World War One: A Short History World War One: A Short History by Norman Stone

My rating: 4 of 5 stars
Chapter 1 (Outbreak) weaves together the various factors that made Europe a place where war was waiting to happen. The assassination of Archduke Franz Ferdinand was ‘the inevitable accident’. Years later the murderer said that if he had not done it, “the Germans would have found another excuse” (23). "The generation that emerged into maturity around 1890 has much to answer for…the greatest mistake of the twentieth century was made when Germany built a navy designed to attack [Great Britain:]” (10-11).

“No war has ever begun with such a fundamental misunderstanding of its nature” (36).

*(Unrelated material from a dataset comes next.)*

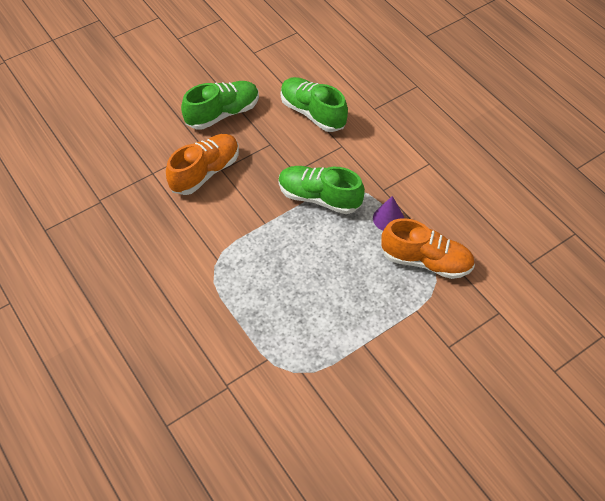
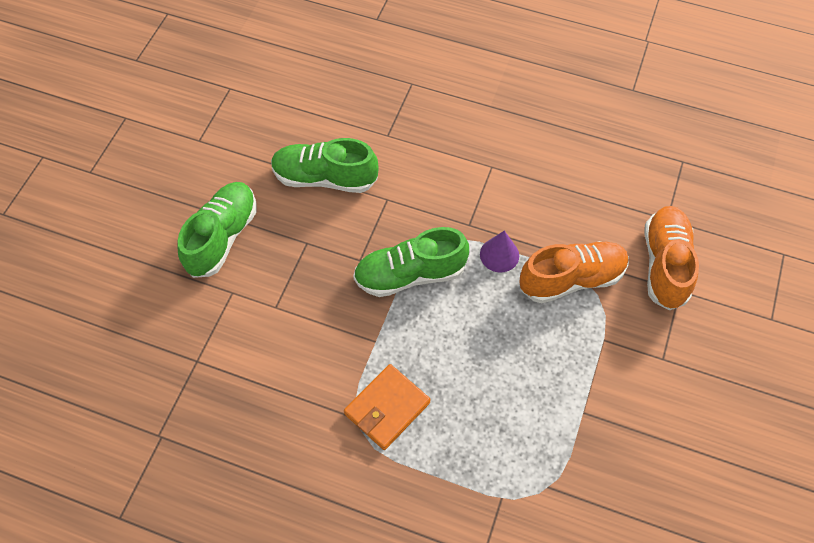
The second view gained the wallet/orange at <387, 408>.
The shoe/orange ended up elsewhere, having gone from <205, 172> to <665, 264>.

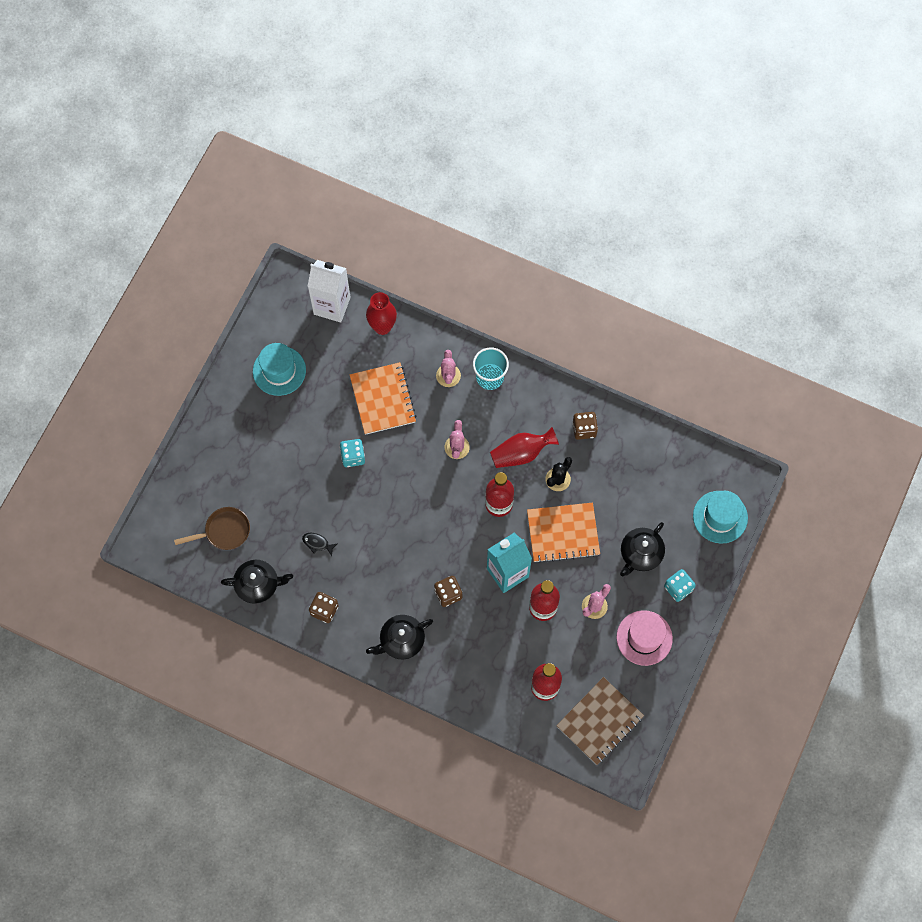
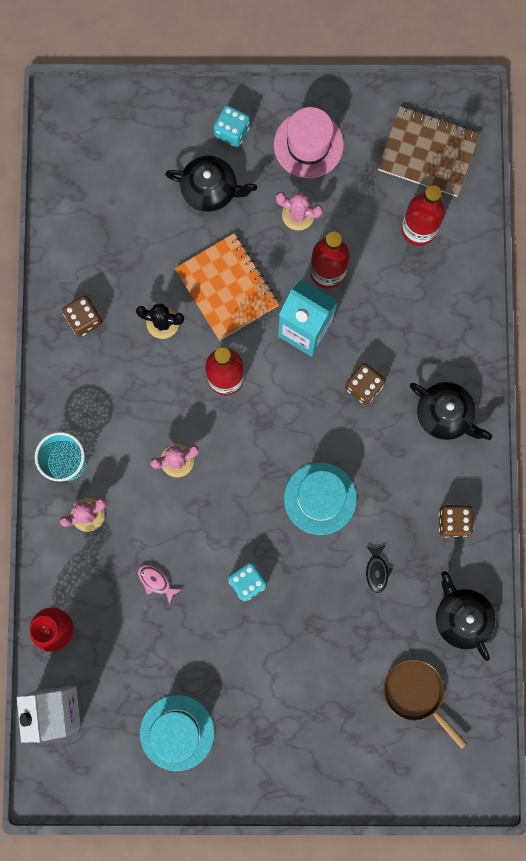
The second view lost the vase/red at <521, 453>.
The hat/turquoise ended up elsewhere, having gone from <720, 517> to <320, 498>.
Where the notebook/orange stood at <382, 399>, the fish/pink came to stand at <156, 581>.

“The noise of German movements was concealed by, of all things, the croaking of frogs in the Aisne, and the surprise was almost complete” (168-9). 

“The real disaster, in all of this, was that Germans did not think that they had been defeated” (189).

Prophetic words of Lloyd George: “if peace were made now, in twenty years’ time the Germans would say what Carthage had said about the First Punic War, namely that they had made this mistake and that mistake, and by better preparation and organization they would be able to bring about victory next time” (189).

“The way was open for a Second World War even more terrible than the First” (190).